Kläbo siegt auch im Massenstart – Hoffmann starke Achte bei Sundling-Sieg

Johannes Hösflot Kläbo lief einen Winter der Superlative.
Johannes Hösflot Kläbo lief einen Winter der Superlative.Dustin Satloff / Bildbyran Photo Agency / Profimedia

Rekord-Olympiasieger Johannes Hösflot Kläbo aus Norwegen hat seine Saison der Superlative mit einem Sieg im letzten Rennen des Winters beendet. Der 29-Jährige, der bei den Winterspielen in Italien sechs von sechs möglichen Goldmedaillen geholt hatte, gewann auch den abschließenden Massenstart über 20 Kilometer in Lake Placid/USA. Bei den Frauen überzeugte beim Sieg der Schwedin Jonna Sundling U23-Weltmeisterin Helen Hoffman als beste Deutsche auf Rang acht (+10,5 Sekunden).

Kläbo setzte sich mit 0,8 Sekunden Vorsprung vor seinen Teamkollegen Harald Östberg Amundsen und Einar Hedegart (+2,5 Sekunden) durch.
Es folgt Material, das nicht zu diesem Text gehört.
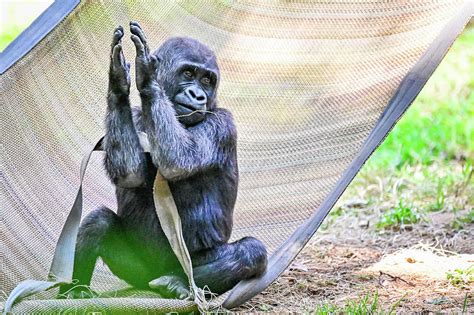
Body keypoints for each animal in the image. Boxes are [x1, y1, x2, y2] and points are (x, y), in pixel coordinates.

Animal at [58, 21, 266, 298]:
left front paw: (148, 75)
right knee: (98, 222)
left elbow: (179, 159)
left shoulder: (223, 124)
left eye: (207, 80)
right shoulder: (136, 117)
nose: (197, 95)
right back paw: (74, 289)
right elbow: (130, 172)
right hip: (138, 272)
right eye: (188, 73)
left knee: (252, 252)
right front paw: (118, 81)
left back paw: (178, 282)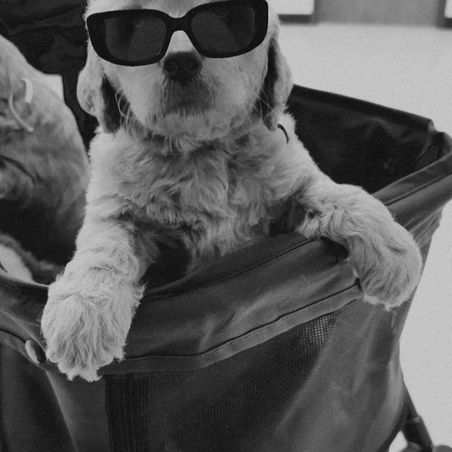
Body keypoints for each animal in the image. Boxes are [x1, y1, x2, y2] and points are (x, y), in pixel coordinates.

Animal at [41, 0, 423, 382]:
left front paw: (393, 254)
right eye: (132, 24)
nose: (181, 61)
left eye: (228, 16)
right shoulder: (116, 210)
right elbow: (104, 248)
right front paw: (82, 316)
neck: (202, 150)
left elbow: (338, 195)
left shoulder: (291, 181)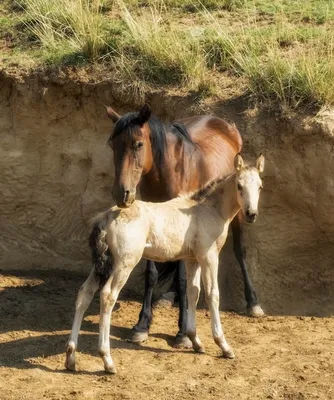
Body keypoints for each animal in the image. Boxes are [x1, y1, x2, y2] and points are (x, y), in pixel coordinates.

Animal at [64, 154, 264, 376]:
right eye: (239, 186)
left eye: (260, 187)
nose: (251, 214)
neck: (208, 209)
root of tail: (105, 218)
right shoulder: (209, 256)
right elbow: (213, 294)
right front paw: (224, 345)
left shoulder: (192, 259)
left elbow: (193, 293)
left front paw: (195, 341)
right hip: (125, 262)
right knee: (108, 295)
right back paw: (107, 360)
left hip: (103, 264)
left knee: (84, 293)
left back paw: (71, 357)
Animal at [106, 104, 264, 346]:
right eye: (112, 144)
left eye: (138, 144)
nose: (121, 193)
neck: (169, 170)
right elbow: (153, 274)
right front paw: (142, 325)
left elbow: (183, 279)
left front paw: (182, 332)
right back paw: (170, 297)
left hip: (238, 215)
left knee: (239, 251)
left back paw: (252, 302)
Die besten Deutschen waren die Brüder Jakob (+52,7) und Friedrich Moch (+57,4) auf den Rängen zehn und 15. Bester Österreicher wurde Benjamin Moser (+27,1) auf Platz 8.

Eine Bestmarke bleibt Rekordmann Kläbo, der den Gesamtweltcup bereits im Vorfeld für sich entschieden hatte, aber erstmal verwehrt: Noch hält Marit Björgen den Rekord der meisten Siege (114), seine Landsfrau kann Kläbo frühstens im ersten Rennen der neuen Saison einholen. Der 29-Jährige steht inzwischen bei 113 Siegen.

Diggins bricht im letzten Karriererennen ein

Sundling siegt im Anschluss vor Landsfrau Linn Svahn (+3,5) und Heidi Weng (Norwegen/+4,2). In Abwesenheit von Katharina Hennig Dotzler, Teamsprint-Olympiasiegerin von 2022, zeigte vor allem die 24-jährige Hoffmann eine starke Leistung. Teresa Stadlober lief als beste Österreicherin auf den 5. Platz.

US-Langläuferin Jessica Diggins beendete das letzte Rennen ihrer Karriere derweil auf Platz zwölf, kurz vor dem Ziel brach die Olympiasiegerin von Pyeongchang ein. Die 34-Jährige verlässt die große Bühne vor heimischer Kulisse aber zum dritten Mal in Folge mit dem Gewinn des Gesamtweltcups (insgesamt vier).